I want to follow this document very carefully: https://github.com/deepmind/torch-hdf5/blob/master/doc/usage.md
However, on the write to hdf5 part, its exmaple is:
require 'hdf5'
local myFile = hdf5.open('/path/to/write.h5', 'w')
myFile:write('/path/to/data', torch.rand(5, 5))
myFile:close()
I understand the "/path/to/write.h5" refers to the final file, but what is "/path/to/data"? Is it just a random separate path? So I just put down "data/". Then I get this horrific looking error:
HDF5-DIAG: Error detected in HDF5 (1.8.13) thread 0:
#000: H5G.c line 287 in H5Gcreate2(): no name
major: Invalid arguments to routine
minor: Bad value
HDF5-DIAG: Error detected in HDF5 (1.8.13) thread 0:
#000: H5I.c line 2245 in H5Iget_name(): can't retrieve object location
major: Object atom
minor: Can't get value
#001: H5Gloc.c line 253 in H5G_loc(): invalid object ID
major: Invalid arguments to routine
minor: Bad value
Does hdf5 store data and instruction file seperately? Is that why we pass in two paths?
Upvotes: 4
Views: 3413
Reputation: 4364
I am an HDF5 developer, not a Torch developer, so I don't know exactly how Torch works, but I can point out that HDF5 allows users to create hierarchical 'groups' inside an HDF5 file (hence the H in HDF5). These are represented in the same way as file paths on POSIX systems. In /path/to/data, 'path' and 'to' would be HDF5 groups and 'data' would either be an HDF5 dataset or possibly an HDF5 group in which Tensor would store one or more datasets with standard names (a quick perusal of the Torch makes it look like the former).
Upvotes: 0
Reputation: 1477
The first path is the path to the actual file on disk. This is where everything is stored.

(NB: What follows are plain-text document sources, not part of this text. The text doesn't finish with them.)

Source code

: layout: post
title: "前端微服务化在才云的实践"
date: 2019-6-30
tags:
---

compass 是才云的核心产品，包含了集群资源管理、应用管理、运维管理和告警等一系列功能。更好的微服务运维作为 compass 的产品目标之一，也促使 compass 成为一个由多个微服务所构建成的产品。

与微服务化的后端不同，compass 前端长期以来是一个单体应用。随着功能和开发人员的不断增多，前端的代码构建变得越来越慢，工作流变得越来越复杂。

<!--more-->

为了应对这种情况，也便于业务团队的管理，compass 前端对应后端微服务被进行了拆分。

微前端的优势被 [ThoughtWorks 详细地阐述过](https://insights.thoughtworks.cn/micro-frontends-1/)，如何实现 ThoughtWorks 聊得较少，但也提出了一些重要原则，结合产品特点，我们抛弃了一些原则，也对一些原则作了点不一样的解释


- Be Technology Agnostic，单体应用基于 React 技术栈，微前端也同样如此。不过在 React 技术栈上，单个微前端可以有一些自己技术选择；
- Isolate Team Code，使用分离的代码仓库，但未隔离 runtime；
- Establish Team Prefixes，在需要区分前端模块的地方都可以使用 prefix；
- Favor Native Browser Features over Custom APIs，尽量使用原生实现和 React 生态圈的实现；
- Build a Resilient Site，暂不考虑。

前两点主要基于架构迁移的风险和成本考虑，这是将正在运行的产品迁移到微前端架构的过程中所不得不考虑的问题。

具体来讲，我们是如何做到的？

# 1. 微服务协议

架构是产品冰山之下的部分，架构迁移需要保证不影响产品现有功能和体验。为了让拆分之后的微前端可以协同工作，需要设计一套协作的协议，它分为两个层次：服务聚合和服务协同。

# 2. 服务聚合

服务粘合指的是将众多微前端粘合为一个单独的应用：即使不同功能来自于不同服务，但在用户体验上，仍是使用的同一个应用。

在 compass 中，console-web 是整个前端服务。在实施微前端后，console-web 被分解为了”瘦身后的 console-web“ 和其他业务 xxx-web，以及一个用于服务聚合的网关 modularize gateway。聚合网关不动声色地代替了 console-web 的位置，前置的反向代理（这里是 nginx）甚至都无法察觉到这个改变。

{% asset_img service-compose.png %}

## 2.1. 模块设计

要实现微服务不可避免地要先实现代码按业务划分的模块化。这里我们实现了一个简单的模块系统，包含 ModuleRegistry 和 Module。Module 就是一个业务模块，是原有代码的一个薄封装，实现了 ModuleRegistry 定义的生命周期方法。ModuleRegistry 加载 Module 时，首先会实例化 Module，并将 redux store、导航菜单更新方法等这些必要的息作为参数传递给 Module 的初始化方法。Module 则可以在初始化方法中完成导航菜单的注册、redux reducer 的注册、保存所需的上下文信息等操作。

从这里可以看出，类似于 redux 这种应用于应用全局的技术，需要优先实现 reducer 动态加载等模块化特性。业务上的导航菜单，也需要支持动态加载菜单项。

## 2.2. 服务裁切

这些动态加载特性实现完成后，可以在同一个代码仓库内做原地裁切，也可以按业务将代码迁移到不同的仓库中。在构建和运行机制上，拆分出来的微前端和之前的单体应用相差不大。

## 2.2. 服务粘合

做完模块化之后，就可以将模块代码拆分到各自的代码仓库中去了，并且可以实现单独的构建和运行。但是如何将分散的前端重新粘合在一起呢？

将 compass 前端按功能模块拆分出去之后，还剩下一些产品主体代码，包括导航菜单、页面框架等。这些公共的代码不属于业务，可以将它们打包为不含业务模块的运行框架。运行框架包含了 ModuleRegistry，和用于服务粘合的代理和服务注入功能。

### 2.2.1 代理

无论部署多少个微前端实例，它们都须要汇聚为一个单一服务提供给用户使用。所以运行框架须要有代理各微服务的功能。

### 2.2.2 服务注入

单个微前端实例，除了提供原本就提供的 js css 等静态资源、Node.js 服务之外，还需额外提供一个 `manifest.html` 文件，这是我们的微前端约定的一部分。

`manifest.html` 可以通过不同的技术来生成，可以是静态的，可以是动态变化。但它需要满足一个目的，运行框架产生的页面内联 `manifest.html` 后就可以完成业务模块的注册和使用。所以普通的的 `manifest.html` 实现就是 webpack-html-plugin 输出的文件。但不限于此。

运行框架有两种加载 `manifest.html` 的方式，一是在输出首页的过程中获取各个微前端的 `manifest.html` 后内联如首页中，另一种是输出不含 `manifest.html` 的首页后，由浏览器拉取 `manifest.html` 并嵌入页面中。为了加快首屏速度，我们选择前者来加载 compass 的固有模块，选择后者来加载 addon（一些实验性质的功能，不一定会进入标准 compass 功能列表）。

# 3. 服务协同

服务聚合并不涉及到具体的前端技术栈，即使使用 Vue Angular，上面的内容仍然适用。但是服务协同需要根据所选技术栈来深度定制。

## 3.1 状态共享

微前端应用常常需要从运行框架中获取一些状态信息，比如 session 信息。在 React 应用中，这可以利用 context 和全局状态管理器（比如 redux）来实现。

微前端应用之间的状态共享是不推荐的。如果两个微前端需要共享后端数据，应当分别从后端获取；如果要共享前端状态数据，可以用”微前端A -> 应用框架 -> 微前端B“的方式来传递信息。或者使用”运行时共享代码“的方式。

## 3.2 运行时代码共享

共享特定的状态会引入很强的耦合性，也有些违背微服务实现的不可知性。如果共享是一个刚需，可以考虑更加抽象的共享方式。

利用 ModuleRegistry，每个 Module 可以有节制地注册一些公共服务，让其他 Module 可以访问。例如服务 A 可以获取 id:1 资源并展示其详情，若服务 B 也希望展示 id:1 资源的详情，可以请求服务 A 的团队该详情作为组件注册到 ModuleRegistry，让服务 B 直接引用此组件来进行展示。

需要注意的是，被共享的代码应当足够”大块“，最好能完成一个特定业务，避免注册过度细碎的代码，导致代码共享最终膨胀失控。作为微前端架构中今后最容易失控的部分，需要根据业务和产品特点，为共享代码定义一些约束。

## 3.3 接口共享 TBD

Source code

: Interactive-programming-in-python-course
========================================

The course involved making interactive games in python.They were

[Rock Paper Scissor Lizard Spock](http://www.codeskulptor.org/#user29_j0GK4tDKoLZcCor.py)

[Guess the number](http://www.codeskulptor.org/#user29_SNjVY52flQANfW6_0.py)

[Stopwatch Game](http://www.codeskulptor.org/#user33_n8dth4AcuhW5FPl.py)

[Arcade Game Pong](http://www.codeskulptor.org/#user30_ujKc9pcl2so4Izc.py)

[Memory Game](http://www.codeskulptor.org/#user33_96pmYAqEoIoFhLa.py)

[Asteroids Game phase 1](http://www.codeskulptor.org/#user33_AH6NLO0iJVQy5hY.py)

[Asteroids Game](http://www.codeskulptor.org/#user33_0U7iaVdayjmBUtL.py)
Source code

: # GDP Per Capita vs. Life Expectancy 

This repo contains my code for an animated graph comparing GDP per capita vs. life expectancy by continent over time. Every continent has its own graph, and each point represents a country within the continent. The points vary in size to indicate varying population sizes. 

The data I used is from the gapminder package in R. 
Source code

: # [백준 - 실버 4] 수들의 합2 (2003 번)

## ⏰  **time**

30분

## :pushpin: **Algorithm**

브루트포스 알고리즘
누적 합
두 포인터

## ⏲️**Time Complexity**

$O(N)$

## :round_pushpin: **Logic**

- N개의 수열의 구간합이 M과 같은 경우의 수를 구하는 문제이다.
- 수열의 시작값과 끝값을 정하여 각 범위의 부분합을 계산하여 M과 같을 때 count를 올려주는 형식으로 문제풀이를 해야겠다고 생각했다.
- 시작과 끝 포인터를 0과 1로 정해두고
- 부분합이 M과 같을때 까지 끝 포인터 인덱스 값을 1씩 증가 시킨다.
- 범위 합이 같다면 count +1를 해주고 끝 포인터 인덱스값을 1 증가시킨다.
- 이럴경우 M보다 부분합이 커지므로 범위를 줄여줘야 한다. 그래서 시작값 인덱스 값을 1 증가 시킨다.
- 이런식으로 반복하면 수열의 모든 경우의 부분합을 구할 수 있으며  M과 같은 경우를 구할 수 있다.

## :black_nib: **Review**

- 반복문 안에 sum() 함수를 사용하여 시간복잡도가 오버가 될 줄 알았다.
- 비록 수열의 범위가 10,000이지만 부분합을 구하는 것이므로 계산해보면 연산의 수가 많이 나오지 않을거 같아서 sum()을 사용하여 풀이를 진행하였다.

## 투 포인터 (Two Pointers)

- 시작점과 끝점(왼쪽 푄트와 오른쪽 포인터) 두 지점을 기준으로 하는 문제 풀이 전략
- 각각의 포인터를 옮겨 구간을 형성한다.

local myFile = hdf5.open('/path/to/write.h5', 'w')
The second path i.e. the data path, is the path of key-names within the file, that leads to the tensor. Hdf5 stores data as a dictionary of dictionaries, so /path/to/data represents a global dictionary key named "path", which leads to a dictionary key named "to", which leads to the final key, "data", which then leads to the tensor. This can be accessed as hdf5Data["path"]["to"]["data"], when then hdf5 file is loaded.
myFile:write('/path/to/data', torch.rand(5, 5))
Hope this helps.
Upvotes: 0